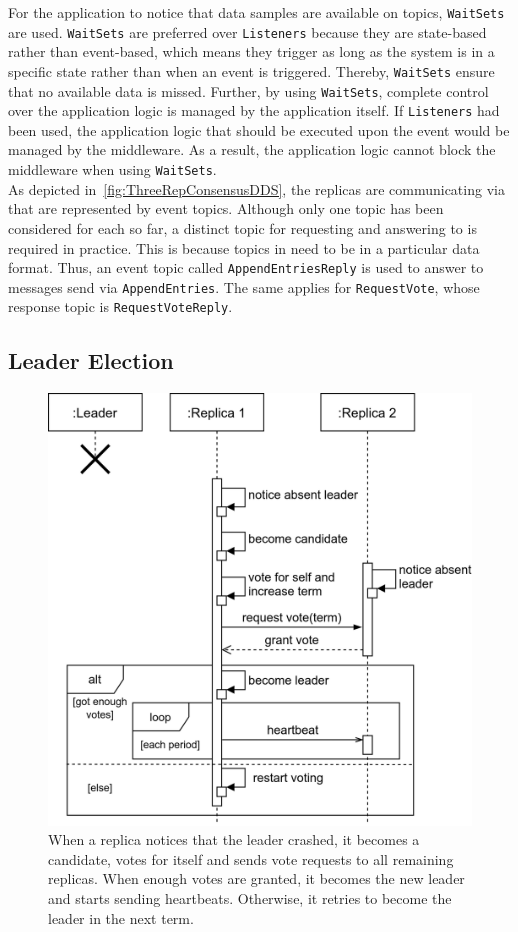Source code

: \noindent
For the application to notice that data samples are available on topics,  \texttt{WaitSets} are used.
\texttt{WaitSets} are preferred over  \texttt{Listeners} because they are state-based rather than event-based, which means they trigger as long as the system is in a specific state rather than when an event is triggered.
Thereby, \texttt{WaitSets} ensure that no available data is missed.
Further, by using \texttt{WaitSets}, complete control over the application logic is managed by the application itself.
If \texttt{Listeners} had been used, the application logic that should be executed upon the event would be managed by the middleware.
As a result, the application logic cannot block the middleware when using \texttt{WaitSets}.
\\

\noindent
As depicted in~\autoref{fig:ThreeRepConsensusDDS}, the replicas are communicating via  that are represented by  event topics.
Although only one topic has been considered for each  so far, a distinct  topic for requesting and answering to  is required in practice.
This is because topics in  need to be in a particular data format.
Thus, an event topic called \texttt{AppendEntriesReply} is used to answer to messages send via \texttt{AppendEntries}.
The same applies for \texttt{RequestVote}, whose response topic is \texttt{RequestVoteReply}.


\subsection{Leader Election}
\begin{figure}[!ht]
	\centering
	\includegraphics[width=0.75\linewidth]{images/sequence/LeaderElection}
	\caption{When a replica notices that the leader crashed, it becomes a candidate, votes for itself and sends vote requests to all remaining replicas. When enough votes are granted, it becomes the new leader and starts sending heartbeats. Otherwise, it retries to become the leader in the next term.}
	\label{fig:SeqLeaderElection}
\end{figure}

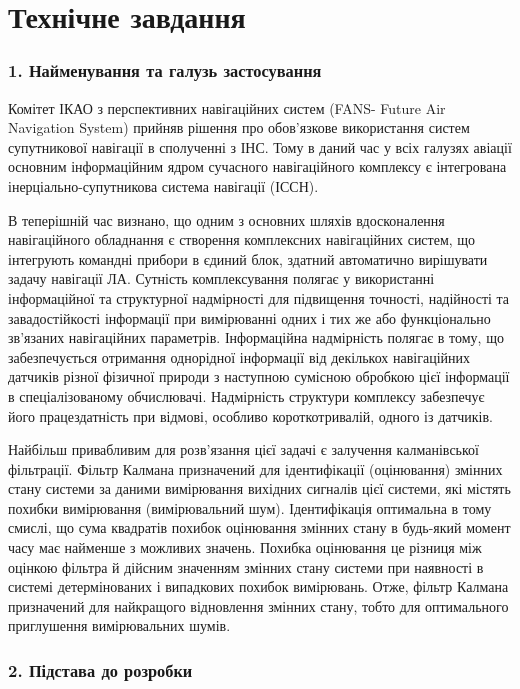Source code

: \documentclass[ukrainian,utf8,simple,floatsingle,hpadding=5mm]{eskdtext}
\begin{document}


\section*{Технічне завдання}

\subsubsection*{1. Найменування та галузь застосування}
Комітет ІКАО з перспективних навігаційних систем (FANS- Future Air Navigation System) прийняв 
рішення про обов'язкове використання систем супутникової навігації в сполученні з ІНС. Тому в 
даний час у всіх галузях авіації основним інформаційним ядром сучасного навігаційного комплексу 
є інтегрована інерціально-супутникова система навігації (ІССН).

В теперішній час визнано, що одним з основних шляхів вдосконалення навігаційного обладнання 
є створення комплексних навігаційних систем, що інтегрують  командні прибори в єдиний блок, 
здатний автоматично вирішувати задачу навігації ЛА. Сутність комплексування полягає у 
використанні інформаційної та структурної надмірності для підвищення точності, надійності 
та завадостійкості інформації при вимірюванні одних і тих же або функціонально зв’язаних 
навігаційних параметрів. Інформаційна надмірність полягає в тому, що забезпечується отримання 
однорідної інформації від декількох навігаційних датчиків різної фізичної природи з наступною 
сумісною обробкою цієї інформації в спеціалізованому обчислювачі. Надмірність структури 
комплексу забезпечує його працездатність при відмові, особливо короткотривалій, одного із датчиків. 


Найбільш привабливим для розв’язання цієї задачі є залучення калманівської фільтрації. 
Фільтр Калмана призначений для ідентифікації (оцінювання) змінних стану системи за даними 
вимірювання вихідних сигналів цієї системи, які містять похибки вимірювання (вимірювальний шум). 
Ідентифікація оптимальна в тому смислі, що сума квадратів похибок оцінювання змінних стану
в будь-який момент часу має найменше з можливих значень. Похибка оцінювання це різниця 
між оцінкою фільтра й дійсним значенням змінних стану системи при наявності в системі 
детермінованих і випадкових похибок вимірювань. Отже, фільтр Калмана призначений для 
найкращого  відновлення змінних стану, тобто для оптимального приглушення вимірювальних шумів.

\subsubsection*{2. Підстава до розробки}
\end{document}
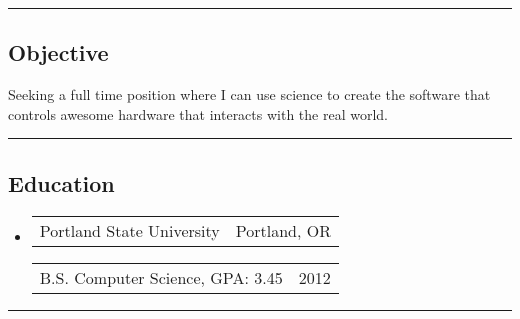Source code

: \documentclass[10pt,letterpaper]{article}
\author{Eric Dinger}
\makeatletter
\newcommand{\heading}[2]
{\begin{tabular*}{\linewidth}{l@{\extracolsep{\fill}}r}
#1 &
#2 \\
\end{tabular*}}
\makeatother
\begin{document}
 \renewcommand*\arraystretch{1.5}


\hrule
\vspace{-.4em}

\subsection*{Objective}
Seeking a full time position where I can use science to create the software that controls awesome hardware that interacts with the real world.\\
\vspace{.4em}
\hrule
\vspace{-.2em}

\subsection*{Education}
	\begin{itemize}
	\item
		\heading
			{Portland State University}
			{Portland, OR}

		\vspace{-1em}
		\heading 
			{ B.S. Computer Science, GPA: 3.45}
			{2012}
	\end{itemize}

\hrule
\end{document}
■ ■ ■ ■ ■ ■ ■
> What the task requires: Which lines above hold the string "itself"? Copy every one of them.

> Task result:
Further, by using \texttt{WaitSets}, complete control over the application logic is managed by the application itself.
	\caption{When a replica notices that the leader crashed, it becomes a candidate, votes for itself and sends vote requests to all remaining replicas. When enough votes are granted, it becomes the new leader and starts sending heartbeats. Otherwise, it retries to become the leader in the next term.}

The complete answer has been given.